▶ _TRECHO SELECIONADO_
KeywordsMunicipal Guard. Public security. Jurisprudence
1. Introdução
A Constituição Federal de 1988 trata da segurança pública no art. 144, ao estabelecer que ela é “dever do Estado, direito e responsabilidade de todos”, além de indicar um rol taxativo de órgãos incumbidos da preservação da ordem pública e da incolumidade das pessoas e do patrimônio. Doutrina e jurisprudência tradicionalmente sustentaram a natureza exaustiva desse rol, impedindo que outros entes federativos criassem órgãos distintos para integrar o sistema de segurança pública.
Entretanto, o próprio constituinte originário conferiu aos municípios a possibilidade de “constituir guardas municipais destinadas à proteção de seus bens, serviços e instalações” (§ 8º do art. 144 da CF/88). Embora não figurem formalmente entre os órgãos elencados no caput e incisos do art. 144, as guardas municipais foram incluídas pela Lei nº 13.675/2018 no Sistema Único de Segurança Pública (Susp), ao lado dos órgãos elencados pela Constituição, dos agentes penitenciários e de “demais integrantes estratégicos e operacionais” (art. 9º da referida lei).
Essa inclusão gerou intenso debate jurídico, sobretudo quanto à sua constitucionalidade e ao alcance das atribuições das guardas municipais. O Supremo Tribunal Federal foi instado a se pronunciar e reconheceu a validade da norma, admitindo a legitimidade da participação das guardas no Susp. Não obstante, a jurisprudência tradicional do STF — seguida pelo Superior Tribunal de Justiça — sempre negou a natureza de órgão de segurança pública a essas corporações, restringindo sua atuação à proteção do patrimônio municipal, em estrita observância ao comando constitucional originário.
Diante dessa virada jurisprudencial, impõem-se questionamentos relevantes: quais os reflexos práticos da decisão do STF? Quais os limites e possibilidades de atuação das guardas municipais enquanto órgãos de segurança pública? Teriam essas instituições alcançado isonomia com os órgãos enumerados no art. 144 da Constituição?
Este estudo tem por objetivo analisar a evolução jurisprudencial do STF e do STJ sobre o tema, bem como refletir sobre as implicações práticas do reconhecimento das guardas municipais como integrantes do sistema de segurança pública. Para isso, adotou-se pesquisa bibliográfica e documental, com enfoque em acórdãos dos Tribunais Superiores, por meio de uma abordagem qualitativa e histórico-evolutiva.

▶ _INSTRUÇÕES_
Reescreva de forma mais concisa o parágrafo do texto sobre as guardas municipais que começa com “Entretanto, o próprio constituinte originário”, preservando seus fatos principais.

▶ _REGISTROS EXTRAÍDOS_
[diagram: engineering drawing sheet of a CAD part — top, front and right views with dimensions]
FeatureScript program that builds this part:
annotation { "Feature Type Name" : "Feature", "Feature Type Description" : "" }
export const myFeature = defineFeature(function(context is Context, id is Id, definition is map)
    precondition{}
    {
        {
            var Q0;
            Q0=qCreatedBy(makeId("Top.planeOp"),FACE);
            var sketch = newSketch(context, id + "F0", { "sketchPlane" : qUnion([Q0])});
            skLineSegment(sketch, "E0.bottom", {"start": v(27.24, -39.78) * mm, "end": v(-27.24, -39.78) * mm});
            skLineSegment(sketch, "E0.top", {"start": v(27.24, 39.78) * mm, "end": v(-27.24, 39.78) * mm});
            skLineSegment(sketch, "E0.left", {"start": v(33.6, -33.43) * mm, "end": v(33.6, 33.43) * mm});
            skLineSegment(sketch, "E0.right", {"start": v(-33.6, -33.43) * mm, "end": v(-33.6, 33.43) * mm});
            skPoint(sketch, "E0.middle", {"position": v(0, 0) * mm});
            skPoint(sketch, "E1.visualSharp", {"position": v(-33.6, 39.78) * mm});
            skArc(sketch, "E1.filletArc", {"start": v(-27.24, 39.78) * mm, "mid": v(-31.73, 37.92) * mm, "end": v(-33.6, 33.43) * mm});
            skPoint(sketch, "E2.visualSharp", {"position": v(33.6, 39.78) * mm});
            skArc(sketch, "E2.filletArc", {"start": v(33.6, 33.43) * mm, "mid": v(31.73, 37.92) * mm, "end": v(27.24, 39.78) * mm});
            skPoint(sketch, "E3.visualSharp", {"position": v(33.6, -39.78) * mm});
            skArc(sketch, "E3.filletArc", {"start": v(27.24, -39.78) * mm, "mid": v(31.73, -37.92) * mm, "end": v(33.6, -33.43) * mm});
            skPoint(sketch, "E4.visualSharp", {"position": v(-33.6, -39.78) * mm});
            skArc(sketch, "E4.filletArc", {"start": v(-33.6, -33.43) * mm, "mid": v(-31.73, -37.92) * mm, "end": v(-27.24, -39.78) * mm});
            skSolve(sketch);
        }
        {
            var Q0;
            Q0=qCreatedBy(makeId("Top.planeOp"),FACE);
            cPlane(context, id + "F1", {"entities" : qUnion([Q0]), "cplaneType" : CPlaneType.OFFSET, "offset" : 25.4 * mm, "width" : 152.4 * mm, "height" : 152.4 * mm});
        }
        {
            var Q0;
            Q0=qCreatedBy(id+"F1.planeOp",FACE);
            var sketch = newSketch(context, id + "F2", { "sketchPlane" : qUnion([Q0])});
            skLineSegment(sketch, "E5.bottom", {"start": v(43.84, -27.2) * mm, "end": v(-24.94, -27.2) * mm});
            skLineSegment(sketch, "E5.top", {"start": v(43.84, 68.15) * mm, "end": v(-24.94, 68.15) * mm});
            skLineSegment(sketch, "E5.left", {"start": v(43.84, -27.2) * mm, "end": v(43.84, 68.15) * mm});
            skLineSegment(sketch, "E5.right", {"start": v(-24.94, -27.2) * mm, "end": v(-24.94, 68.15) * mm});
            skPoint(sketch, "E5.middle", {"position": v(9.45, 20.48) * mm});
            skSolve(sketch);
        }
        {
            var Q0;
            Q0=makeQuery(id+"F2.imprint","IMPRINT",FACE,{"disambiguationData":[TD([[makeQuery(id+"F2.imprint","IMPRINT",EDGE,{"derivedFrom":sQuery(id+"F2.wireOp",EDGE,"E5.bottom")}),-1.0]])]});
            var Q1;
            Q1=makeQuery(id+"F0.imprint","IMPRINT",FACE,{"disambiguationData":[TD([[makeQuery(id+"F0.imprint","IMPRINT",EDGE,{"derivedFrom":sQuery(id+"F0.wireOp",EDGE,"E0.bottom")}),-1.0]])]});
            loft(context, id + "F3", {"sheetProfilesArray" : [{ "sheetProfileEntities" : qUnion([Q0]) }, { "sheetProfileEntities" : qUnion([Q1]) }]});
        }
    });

▶ _RESPOSTA COMPLETA_
O constituinte originário permitiu aos municípios criar guardas municipais para proteger seus bens, serviços e instalações (§ 8º do art. 144 da CF/88). Embora não constem entre os órgãos listados no caput e incisos do art. 144, as guardas foram incluídas pela Lei nº 13.675/2018 (art. 9º) no Sistema Único de Segurança Pública (Susp). Nele estão ao lado dos órgãos previstos na Constituição, dos agentes penitenciários e dos “demais integrantes estratégicos e operacionais”.